Published September 13, 2021 | Version 1
Report Open

Defining Research Software: a controversial discussion

  • 1. Inria, Software Heritage
  • 2. University of Illinois Urbana-Champaign
  • 3. Utrecht University
  • 4. Australian Research Data Commons
  • 5. Information Sciences Institute, University of Southern California (USC)
  • 6. Cluster of Excellence Matters of Activity at Humboldt-Universitaet zu Berlin
  • 7. Radboud university medical center
  • 8. Research Software Alliance
  • 9. ZB MED - Information Center Life Sciences
  • 10. French National Institute for Agricultural Research (INRAE), Food and Environment
  • 11. Software Sustainability Institute / EPCC, University of Edinburgh
  • 12. Netherlands eScience Center
  • 13. Leiden University Libraries
  • 14. University of Oslo, Department of Geosciences
  • 15. American Geophysical Union
  • 16. University of Bologna, OpenCitations
  • 17. TU Delft Library
  • 18. UKRI, Science and Technology Facilities Council (STFC)
  • 19. Swinburne University of Technology

Description

Software is essential in modern research; it plays vital roles at multiple stages of the research lifecycle. The term Research Software is widely used in the academic community but, what do we mean when we use these terms? Software and research? When you think of software, you may think of a digital object that is executed on a machine. Yet software is more than just this, it is a complex and evolving artifact. It may be a concept or a project designed to solve a puzzle by a team or a community that develops its functionalities and algorithms, which might not be digital objects. Furthermore, the software artifacts are digital objects, e.g., executables and source code files for different environments. These digital artifacts, which are used in a scholarly setting, might be important in the research process, but should all these be considered Research Software?

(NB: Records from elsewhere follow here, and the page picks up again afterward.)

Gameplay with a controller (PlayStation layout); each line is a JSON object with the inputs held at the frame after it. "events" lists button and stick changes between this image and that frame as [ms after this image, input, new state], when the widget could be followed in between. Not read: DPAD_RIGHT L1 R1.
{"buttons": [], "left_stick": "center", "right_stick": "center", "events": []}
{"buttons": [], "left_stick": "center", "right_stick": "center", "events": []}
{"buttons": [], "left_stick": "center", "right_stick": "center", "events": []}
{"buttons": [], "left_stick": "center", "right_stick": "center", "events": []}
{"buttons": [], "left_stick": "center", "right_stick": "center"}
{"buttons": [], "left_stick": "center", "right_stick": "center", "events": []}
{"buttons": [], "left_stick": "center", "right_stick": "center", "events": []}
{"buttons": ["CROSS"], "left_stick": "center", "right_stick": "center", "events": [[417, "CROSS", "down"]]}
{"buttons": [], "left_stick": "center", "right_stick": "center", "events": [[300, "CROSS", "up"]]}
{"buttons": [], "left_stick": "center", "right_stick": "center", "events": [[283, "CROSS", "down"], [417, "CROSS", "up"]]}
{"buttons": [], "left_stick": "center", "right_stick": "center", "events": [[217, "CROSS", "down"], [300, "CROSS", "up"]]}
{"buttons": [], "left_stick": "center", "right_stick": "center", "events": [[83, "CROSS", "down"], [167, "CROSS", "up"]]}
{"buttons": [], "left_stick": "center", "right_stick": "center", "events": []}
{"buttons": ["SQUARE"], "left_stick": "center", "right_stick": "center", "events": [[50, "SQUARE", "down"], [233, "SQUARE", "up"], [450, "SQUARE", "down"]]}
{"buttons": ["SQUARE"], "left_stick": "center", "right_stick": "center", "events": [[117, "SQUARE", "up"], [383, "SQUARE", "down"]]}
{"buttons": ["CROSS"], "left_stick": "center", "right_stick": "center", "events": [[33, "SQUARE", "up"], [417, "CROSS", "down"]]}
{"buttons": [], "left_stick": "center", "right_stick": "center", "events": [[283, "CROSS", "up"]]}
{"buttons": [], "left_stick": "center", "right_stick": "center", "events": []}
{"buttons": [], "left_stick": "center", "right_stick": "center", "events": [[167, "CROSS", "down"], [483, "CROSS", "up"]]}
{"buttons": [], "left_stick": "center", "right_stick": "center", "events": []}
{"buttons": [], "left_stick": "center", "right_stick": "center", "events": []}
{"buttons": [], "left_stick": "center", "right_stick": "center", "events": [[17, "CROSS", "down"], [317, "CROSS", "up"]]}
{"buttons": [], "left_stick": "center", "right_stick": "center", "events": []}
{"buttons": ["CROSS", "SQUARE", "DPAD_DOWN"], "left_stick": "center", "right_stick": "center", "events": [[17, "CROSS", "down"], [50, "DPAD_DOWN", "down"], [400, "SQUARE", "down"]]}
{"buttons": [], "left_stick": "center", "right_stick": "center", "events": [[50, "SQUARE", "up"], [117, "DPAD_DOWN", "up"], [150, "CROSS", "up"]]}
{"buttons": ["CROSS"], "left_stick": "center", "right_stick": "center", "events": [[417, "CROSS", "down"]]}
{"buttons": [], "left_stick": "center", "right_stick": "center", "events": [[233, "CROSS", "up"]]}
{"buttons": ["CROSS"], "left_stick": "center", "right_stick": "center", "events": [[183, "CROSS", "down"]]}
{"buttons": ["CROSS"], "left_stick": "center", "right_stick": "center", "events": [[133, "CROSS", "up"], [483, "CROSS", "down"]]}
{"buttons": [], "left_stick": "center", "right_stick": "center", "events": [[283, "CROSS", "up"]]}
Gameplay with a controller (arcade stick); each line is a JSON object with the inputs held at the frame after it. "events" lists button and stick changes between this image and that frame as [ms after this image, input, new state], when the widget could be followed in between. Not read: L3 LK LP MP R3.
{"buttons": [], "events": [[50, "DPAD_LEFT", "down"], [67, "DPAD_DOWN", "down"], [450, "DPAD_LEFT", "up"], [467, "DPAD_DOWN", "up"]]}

This report is the result of a discussion examining the scope of the community definition of the FAIR principles for Research Software as part of the work in the FAIR for Research Software working group (FAIR4RS). We aim to clarify the scope of the FAIR principles by identifying which software artifacts the FAIR principles should apply to. This discussion portrayed a complex landscape of software uses in research and existing definitions that can help to better understand the complexity of different types of software in academia. Finally we determine the scope of the FAIR4RS with a short and concise definition of Research Software as a separate metaphor of software in research.